Affinché il gioco acquisisca cambiamento vero e duraturo, serve una progettazione accurata e consapevole, capace di modulare meccaniche e narrazioni sulla base di obiettivi strategici e valori condivisi. È in questo spazio di interdipendenza tra tecnologie, neuroscienze e progettazione educativa che si colloca il vero potere della gamification.

“Allenarsi alla complessità: schemi cognitivi per decidere e agire in un mondo non ordinato” di Alessandro Cravera si presenta come un invito urgente e ben fondato a ripensare le nostre strategie mentali nel contesto attuale, segnato da interconnessioni rapidissime, imprevedibilità e rincorsa costante ai trade‑off. Cravera, manager e docente, parte da un’innegabile constatazione: nei sistemi non ordinati, quelli dove un piccolo gesto può innescare grandi conseguenze, continuare a operare come se fossimo in un universo lineare significa rischiare disastri professionali e personali. Il suo libro propone quindi di sostituire le logiche sequenziali tipiche dei processi semplici con approcci più flessibili, adattivi, e soprattutto consapevoli della complessità contemporanea.
La narrazione si articola attorno a concetti fondamentali come la risonanza, cioè la capacità di individuare quei punti di leva invisibili all’interno di un sistema, e l’approccio sperimentale tipico dei “problemi non ordinati”. In questo contesto, Cravera dedica particolare attenzione a definire cosa distingue un leader capace di interpretare il futuro, o almeno di anticiparne segnali deboli, da chi invece, pur motivato, rimane intrappolato in schemi obsoleti. Il testo propone strumenti cognitivi e mentali, dal mapping sistemico alla sperimentazione iterativa, fino alla gestione dell’incertezza tramite cicli rapidi di feedback .
“Allenarsi alla complessità” non usa formule magiche ma suggerisce un vero e proprio allenamento mentale, con esercizi calibrati, consapevolezza dell’impatto su scala sia locale sia globale, e forte connessione tra discipline – management, filosofia, psicologia e sociologia. L’azione, per Cravera, non è più sequenziale ma circolare: agisci, osserva, apprendi, adatta. Invece del tipico “analizza-pianifica-implementa”, serve imparare a navigare l’irreversibile e l’imprevisto.

====================

Cosa fare:
1. Indica se ciascuna affermazione concorda con il brano estratto, rispondendo sì o no e citando le parole decisive: (a) Cravera è manager e docente; (b) il libro propone di mantenere le logiche sequenziali dei processi semplici; (c) per Cravera l'azione è circolare.
2. Scrivi il seguito del brano estratto sul libro di Cravera, partendo dopo la sua ultima frase.
Le righe provengono da un'altra fonte.

Voci di dati raccolti:
====================

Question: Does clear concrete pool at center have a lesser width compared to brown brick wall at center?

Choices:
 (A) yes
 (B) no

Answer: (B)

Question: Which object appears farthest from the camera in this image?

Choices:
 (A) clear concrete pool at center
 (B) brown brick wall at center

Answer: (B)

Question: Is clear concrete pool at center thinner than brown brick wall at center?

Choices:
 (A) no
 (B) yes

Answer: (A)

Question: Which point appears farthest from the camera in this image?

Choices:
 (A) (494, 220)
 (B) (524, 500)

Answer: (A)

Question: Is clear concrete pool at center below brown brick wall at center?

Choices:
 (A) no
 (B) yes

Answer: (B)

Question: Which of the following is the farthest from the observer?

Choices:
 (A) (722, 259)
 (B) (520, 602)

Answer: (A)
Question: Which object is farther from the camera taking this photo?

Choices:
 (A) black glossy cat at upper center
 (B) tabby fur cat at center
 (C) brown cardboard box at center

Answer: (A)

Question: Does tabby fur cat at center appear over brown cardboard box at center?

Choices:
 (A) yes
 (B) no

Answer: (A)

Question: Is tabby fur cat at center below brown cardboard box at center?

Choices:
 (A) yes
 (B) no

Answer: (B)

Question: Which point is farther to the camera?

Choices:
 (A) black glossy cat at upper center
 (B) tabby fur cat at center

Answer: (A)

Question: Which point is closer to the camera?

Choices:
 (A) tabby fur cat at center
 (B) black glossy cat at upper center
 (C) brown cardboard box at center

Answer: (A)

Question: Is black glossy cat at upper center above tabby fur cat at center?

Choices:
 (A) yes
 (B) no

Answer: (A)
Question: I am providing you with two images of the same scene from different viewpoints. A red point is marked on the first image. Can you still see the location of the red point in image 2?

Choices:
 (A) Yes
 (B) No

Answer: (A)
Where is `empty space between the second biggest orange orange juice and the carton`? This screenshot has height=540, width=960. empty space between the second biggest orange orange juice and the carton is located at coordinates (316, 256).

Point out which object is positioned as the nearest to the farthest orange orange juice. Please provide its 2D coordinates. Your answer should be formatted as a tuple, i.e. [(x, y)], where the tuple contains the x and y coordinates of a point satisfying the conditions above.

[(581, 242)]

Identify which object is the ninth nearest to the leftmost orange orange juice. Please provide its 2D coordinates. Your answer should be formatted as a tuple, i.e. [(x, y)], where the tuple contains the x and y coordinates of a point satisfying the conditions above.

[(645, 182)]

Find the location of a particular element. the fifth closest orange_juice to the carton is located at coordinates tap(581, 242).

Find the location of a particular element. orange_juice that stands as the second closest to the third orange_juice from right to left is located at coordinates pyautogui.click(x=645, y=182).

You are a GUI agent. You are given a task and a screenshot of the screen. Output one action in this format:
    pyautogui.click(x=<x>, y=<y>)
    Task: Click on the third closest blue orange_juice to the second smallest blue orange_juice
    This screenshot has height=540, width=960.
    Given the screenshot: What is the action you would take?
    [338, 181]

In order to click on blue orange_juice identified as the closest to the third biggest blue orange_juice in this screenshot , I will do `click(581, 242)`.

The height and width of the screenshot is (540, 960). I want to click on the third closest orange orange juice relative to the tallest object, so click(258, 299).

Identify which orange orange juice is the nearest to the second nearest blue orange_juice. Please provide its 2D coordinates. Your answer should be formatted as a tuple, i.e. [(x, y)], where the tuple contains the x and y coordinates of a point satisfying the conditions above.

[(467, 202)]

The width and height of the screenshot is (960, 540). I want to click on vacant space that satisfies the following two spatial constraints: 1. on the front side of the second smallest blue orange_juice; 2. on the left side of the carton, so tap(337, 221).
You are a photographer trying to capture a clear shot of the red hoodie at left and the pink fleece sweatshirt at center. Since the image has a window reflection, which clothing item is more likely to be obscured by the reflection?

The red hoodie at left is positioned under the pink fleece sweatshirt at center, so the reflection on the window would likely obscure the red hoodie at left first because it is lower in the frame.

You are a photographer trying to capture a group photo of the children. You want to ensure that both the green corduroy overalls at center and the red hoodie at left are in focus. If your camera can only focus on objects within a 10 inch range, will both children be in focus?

====================

Risposte:
1.
(a) Sì: "Cravera, manager e docente".
(b) No: "propone quindi di sostituire le logiche sequenziali tipiche dei processi semplici".
(c) Sì: "L’azione, per Cravera, non è più sequenziale ma circolare".

2.
I lettori appassionati di business organization e leadership ritroveranno in queste pagine passaggi illuminanti sui sistemi adattivi, quelli in cui la soluzione sub-ottimale va cercata non nel risultato perfetto, ma nella capacità di mantenere le opzioni aperte, di reagire ai fallimenti e di sfruttare le connessioni possibili. Il ritratto di una guida utile per manager, amministratori ed executive che non si accontentano di comandi semplici, ma desiderano navigare l’oscillazione tra ordine e caos .
Il valore del libro emerge anche dall’equilibrio tra rigore e semplicità di esposizione, i tecnicismi sono contenuti, le definizioni sono esplicate in modo diretto e intelligente, grazie anche a una struttura che accompagna il lettore dall’impostazione del mindset al set di strumenti pratici. È un manuale teorico‐operativo, non un trattato filosofico astratto e conserva il pregio di stimolare la riflessione senza sovraccaricare di complessità sterile.
“Allenarsi alla complessità” è un testo che innalza la cultura organizzativa oltre la burocrazia e la routine, richiamando alla responsabilità di chi guida e di chi decide. È una palestra intellettuale per chi non si accontenta di soluzioni facili, ma vuole affrontare le sfide contemporanee con strumenti adeguati alla natura non ordinata delle dinamiche sociali e lavorative. Per chi desidera davvero prepararsi ai prossimi vent’anni, questo libro rappresenta un passaporto cognitivo indispensabile.